I have been around mas since I was a child about nine years old. As I got older, I got into it because my father, who was Ken Morris, was always into mas. Even long before he even got his own band, he would make mas for different bands like Harold Saldenah, Jack Brathwaite and those guys. In those days, of course mas was history, far from what we have now. There were no bikinis and beads in those days. Everything was history because you had to portray some sort of historical mas.
We grew up in an upstairs house at number 15 Tenth Avenue Barataria, and every Carnival they would start to make mas around October at the bottom of the house, and then they would bring it into town at some other location where they would form and play mas. As a child I would always wander into the mas camp and would always be among the guys when they were joking amongst themselves and working till three o'clock the next morning. My mother would always say, "come upstairs it is time to go to bed." I had a special interest in what my father was doing. The mas graduated after a time and the place became too small, so they came right here, (present mas camp in Belmont).

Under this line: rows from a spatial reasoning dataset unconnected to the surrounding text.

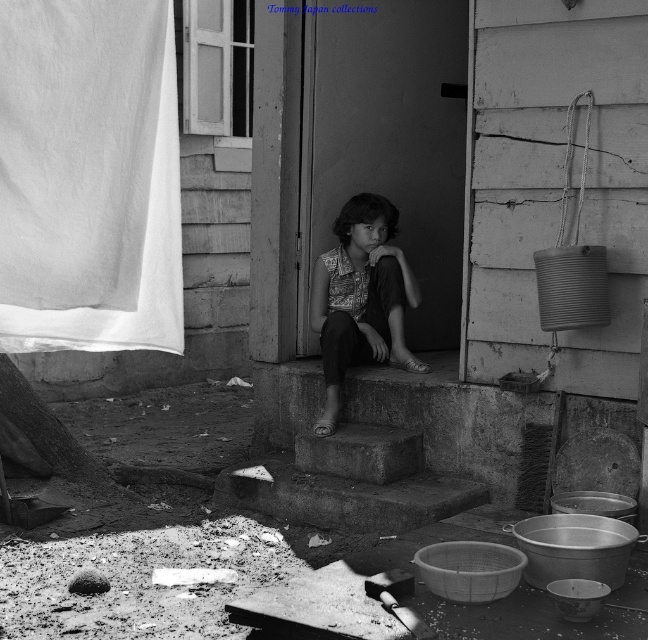
Is white cotton cloth at left shorter than concrete stairs at center?

No, white cotton cloth at left is not shorter than concrete stairs at center.

Is point (1, 156) positioned after point (384, 513)?

No, (1, 156) is closer to viewer.

Who is more forward, (41, 243) or (338, 490)?

Point (41, 243)

Find the location of a particular element. Image resolution: width=648 pixels, height=640 pixels. white cotton cloth at left is located at coordinates (87, 177).

Does concrete stairs at center have a greater height compared to patterned fabric shirt at center?

In fact, concrete stairs at center may be shorter than patterned fabric shirt at center.

Which is below, concrete stairs at center or patterned fabric shirt at center?

concrete stairs at center

Describe the element at coordinates (349, 452) in the screenshot. The image size is (648, 640). I see `concrete stairs at center` at that location.

At what (x,y) coordinates should I click in order to perform the action: click on concrete stairs at center. Please return your answer as a coordinate pair (x, y). The height and width of the screenshot is (640, 648). Looking at the image, I should click on (x=349, y=452).

Who is lower down, white cotton cloth at left or patterned fabric shirt at center?

patterned fabric shirt at center is lower down.

Does white cotton cloth at left appear on the right side of patterned fabric shirt at center?

Incorrect, white cotton cloth at left is not on the right side of patterned fabric shirt at center.

Who is more distant from viewer, (163, 51) or (386, 340)?

The point (386, 340) is behind.

The image size is (648, 640). What are the coordinates of `white cotton cloth at left` in the screenshot? It's located at (87, 177).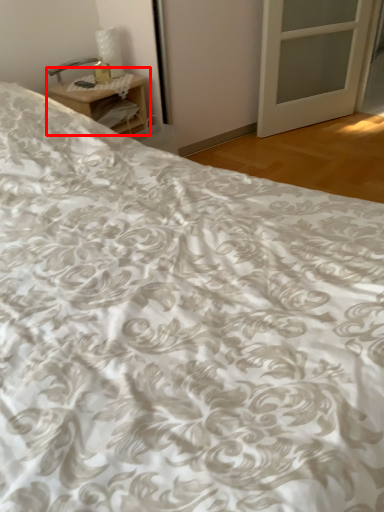
Question: In this image, where is nightstand (annotated by the red box) located relative to table lamp?

Choices:
 (A) left
 (B) right

Answer: (B)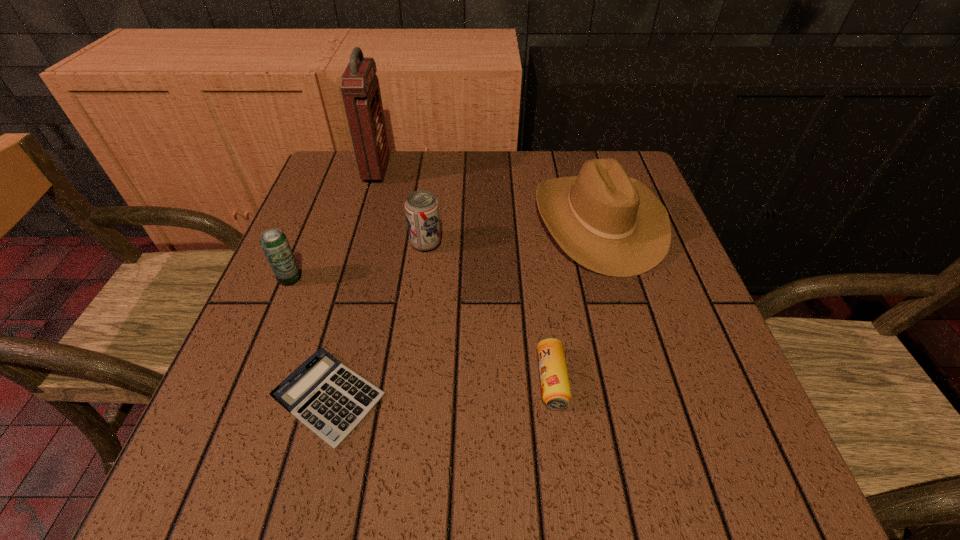
Locate an element on the screen. vacant area that lies between the cowboy hat and the second farthest beer can is located at coordinates (444, 249).

This screenshot has width=960, height=540. Find the location of `object identified as the second closest to the shortest object`. object identified as the second closest to the shortest object is located at coordinates (556, 394).

This screenshot has height=540, width=960. I want to click on object that stands as the third closest to the cowboy hat, so click(330, 399).

Locate which beer can is the closest to the second farthest beer can. Please provide its 2D coordinates. Your answer should be formatted as a tuple, i.e. [(x, y)], where the tuple contains the x and y coordinates of a point satisfying the conditions above.

[(421, 207)]

This screenshot has height=540, width=960. Identify the location of beer can that stands as the second closest to the tallest object. (274, 243).

This screenshot has width=960, height=540. I want to click on vacant space that satisfies the following two spatial constraints: 1. on the front side of the fifth tallest object; 2. on the left side of the second beer can from left to right, so click(x=408, y=380).

What are the coordinates of `free region that satisfies the following two spatial constraints: 1. on the back side of the farthest beer can; 2. on the right side of the cowboy hat` in the screenshot? It's located at click(x=429, y=220).

The image size is (960, 540). In order to click on vacant region that satisfies the following two spatial constraints: 1. on the back side of the second farthest beer can; 2. on the right side of the cowboy hat in this screenshot , I will do `click(314, 220)`.

Where is `vacant space that satisfies the following two spatial constraints: 1. on the front-facing side of the fifth tallest object; 2. on the right side of the first-aid kit`? The image size is (960, 540). vacant space that satisfies the following two spatial constraints: 1. on the front-facing side of the fifth tallest object; 2. on the right side of the first-aid kit is located at coordinates (314, 380).

At what (x,y) coordinates should I click in order to perform the action: click on free point that satisfies the following two spatial constraints: 1. on the back side of the shortest object; 2. on the right side of the shortest beer can. Please return your answer as a coordinate pair (x, y). The height and width of the screenshot is (540, 960). Looking at the image, I should click on (334, 380).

The nice thing about it was what we now call traditional mas. The mas had a lot of papier mâché and moldings. Papier mâché is actually making a shape using paper and starch. Anything you want to make, you can actually make it out of a mold. Years ago they used to use clay and it was very popular. Clay was easier to work with, and we had more time before because for some reason, Carnival used to take long to come but not now, by the time you wink, it here. You had to make a clay mold and put it in the sun to dry for the same reason, and keep wetting it because this sun will crack the mold in no time, so you had to keep wetting it and damping it until it dried slowly. Then you put Vaseline over the mold, then you wet the paper and you use starch or you mix a flour paste and put a sheet without paste so that it can come off the mold, and you keep putting layers upon layers until you feel it is thick enough and then it dries, so when it comes of, it comes of with the shape of the mold, and then you can paint it and glitter it or do whatever stuff you want. This type of mas is a rare thing now.